(SELECTED EXCERPT):
- - - -

3

I have lists of about 20,000 items that I want to insert into a table (with about 50,000 rows in it). Most of these items update certain fields in existing rows and a minority will insert entirely new rows.

I am accessing the database twice for each item. First is a select query that checks whether the row exists. Next I insert or update a row depending on the result of the select query. I commit each transaction right after the update/insert.

For the first few thousand entries, I am getting through about 3 or 4 items per second, then it starts to slow down. By the end it takes more than 1/2 second for each iteration. Why might it be slowing down?

My average times are: 0.5 seconds for an entire run divided up as .18s per select query and .31s per insert/update. The last 0.01 is due to a couple of unmeasured processes to do with parsing the data before entering into the database.

Update

I've commented out all the commits as a test and got no change, so that's not it (any more thoughts on optimal committing would be welcome, though).

As to table structure: Each row has twenty columns. The first four are TEXT fields (all set with the first insert) and the 16 are REAL fields, one of which is inputted with the initial insert statement.

Over time the 'outstanding' REAL fields will be populated with the process I'm trying to optimize here.

I don't have an explicit index, though one of the fields is unique key to each row.

I should note that as the database has gotten larger both the SELECT and UPDATE queries have taken more and more time, with a particularly remarkable deterioration in performance in the SELECT operation.

I initially thought this might be some kind of structural problem with SQLITE (whatever that means), but haven't been able to find any documentation anywhere that suggests there are natural limits to the program.

The database is about 60ish megs, now.

- - - -

(DATA SECTION):
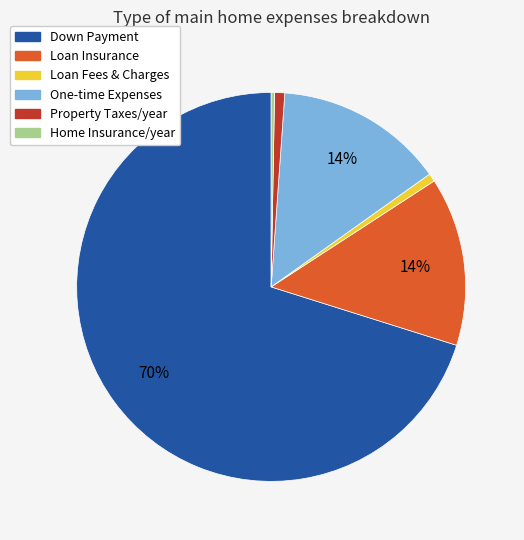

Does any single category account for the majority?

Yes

- - - -

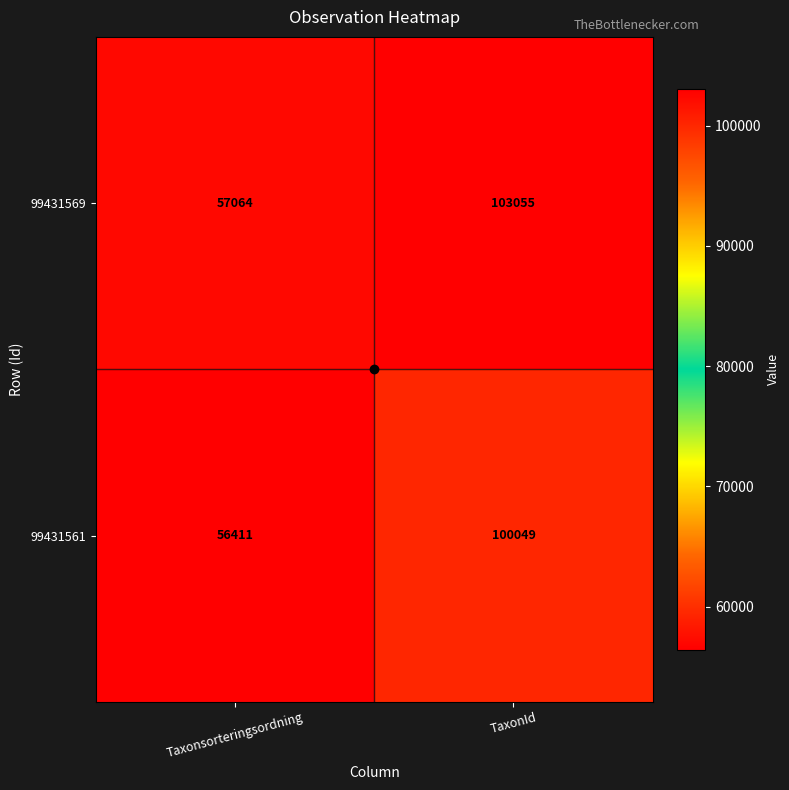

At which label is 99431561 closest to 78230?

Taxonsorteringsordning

- - - -

(ACTIVITY):
Copy word for word the stretch of the SQLite slowdown post from "Over time the" through "to the program.". The data is separate material and has no connection to the post about the slowing SQLite database.

(SOLVED EXERCISE):
Over time the 'outstanding' REAL fields will be populated with the process I'm trying to optimize here.

I don't have an explicit index, though one of the fields is unique key to each row.

I should note that as the database has gotten larger both the SELECT and UPDATE queries have taken more and more time, with a particularly remarkable deterioration in performance in the SELECT operation.

I initially thought this might be some kind of structural problem with SQLITE (whatever that means), but haven't been able to find any documentation anywhere that suggests there are natural limits to the program.